There are two parts needed to make SeatID work. The first is people who agree to share information that they will be on a specific flight. Without some passengers who are willing to share this info, the second group won’t know who is available for them to sit next to. If someone decides to sit next to you, you don’t have the ability to reject them. But, you don’t have that ability without SeatID either. Of course, you could try to move your seat.

SeatID also knows they need enough users in the beginning to have a network effect and make the service useful. Savir claims once his customers use the service, they won’t want to fly the old-fashioned way, without this social knowledge the next time.

I wrote about other companies that have tried to do this nearly a year ago, when KLM announced a “meet & seat” program. But SeatID’s concept is different. They want to work with every airline, something that KLM can’t offer. SeatID says while the airlines are looking to increase their uses of social media, building the technology to do social seating is not their core business.

In addition to KLM, I also reported Malaysia Airlines has been experimenting with social seating. But, the airline requires you to book your flight on the airline’s Facebook page, which is not the typical place people book flights. That’s not at all how SeatID works.

SeatID wants you to book your flight on the same site that you currently book it on, whether that’s an airline website or a travel ticketing site. But all the passengers who opt in to SeatID when purchasing their ticket on partner sites will see other passengers no matter which ticketing system they used, as long as their privacy settings allow.

With their first partnership, travelers can go to AeroSvit’s site and decide if they want to login with their Facebook or LinkedIn accounts.

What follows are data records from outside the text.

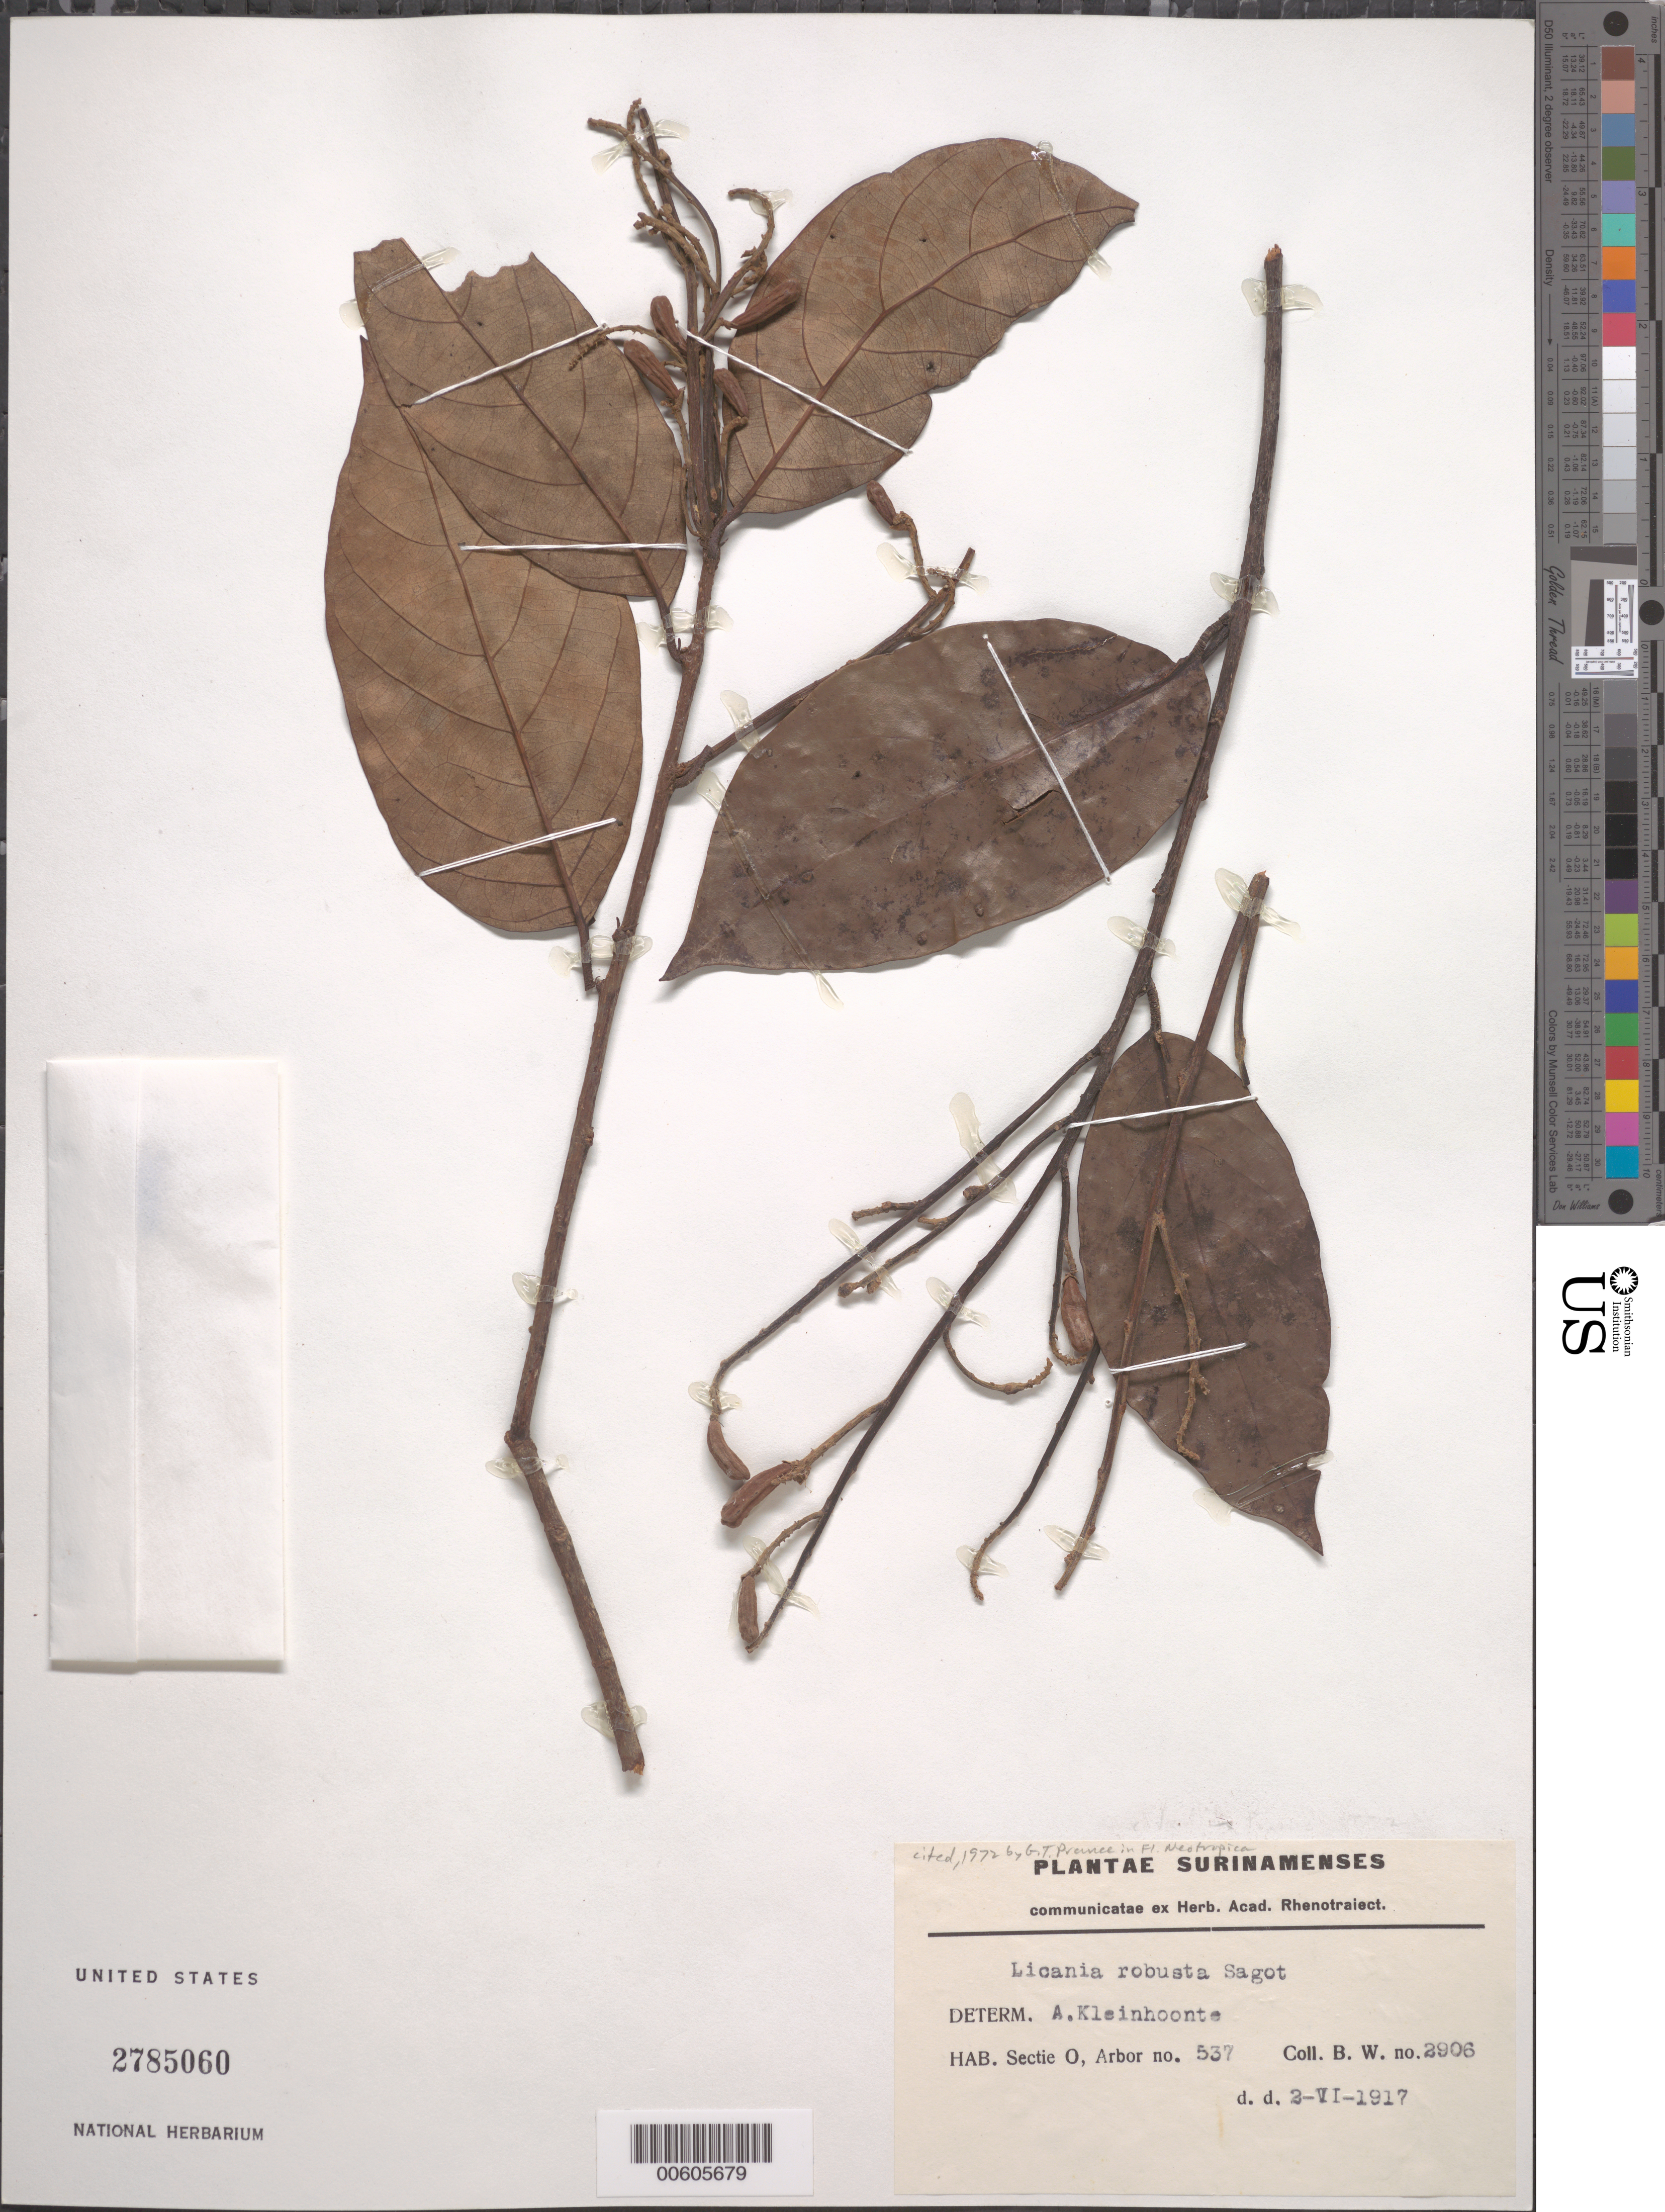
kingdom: Plantae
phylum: Tracheophyta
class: Magnoliopsida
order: Malpighiales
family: Chrysobalanaceae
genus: Licania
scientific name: Licania robusta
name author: Sagot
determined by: Prance, G. T.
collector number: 2906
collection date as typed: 2-Jun-17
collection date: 1917-06-02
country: Suriname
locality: Sectie O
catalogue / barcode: US 2785060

SeatID doesn’t integrate with the backend ticketing or reservations systems of each airline. It only integrates on the frontend so a widget can display who is on each flight. David Rachamim, co-founder and CTO of SeatID says “we’ve built it as a SaaS (software-as-a-service) solution, which makes the implementation onto the customer’s website very simple.” SeatID says they can integrate with a new partner in a few days or less.

At launch, AeroSvit is only showing ticket buyers in your social networks who are on each flight. The seatmap feature, which shows their seat assignment, has not been implemented yet, but will be soon.

When I questioned how valuable this service would be without the seatmap feature, Savir notes that some airlines don’t have assigned seating. So friends could would be able to grab seats together after they board. Savir says SeatID has gotten interest from some of these “no seat assignment” carriers, but wouldn’t name them until a deal is reached.

SeatID has raised seed funding, but they won’t disclose the amount. For the first customers, the service is free and SeatID would like it to stay that way. They hope to make money by licensing the software to the airlines. If airlines discover this creates great value for users, airlines might charge passengers to use it.

For now, SeatID is only available on AeroSvit, based-in the Ukraine, with its 80 international routes to 34 countries.

At best, SeatID could make your flight much more enjoyable. SeatID might also help you avoid sitting next to a screaming baby. However, if you pick a flying companion that turns into a nightmare, you can’t just leave. Of course, you can always put on your headset or go to sleep.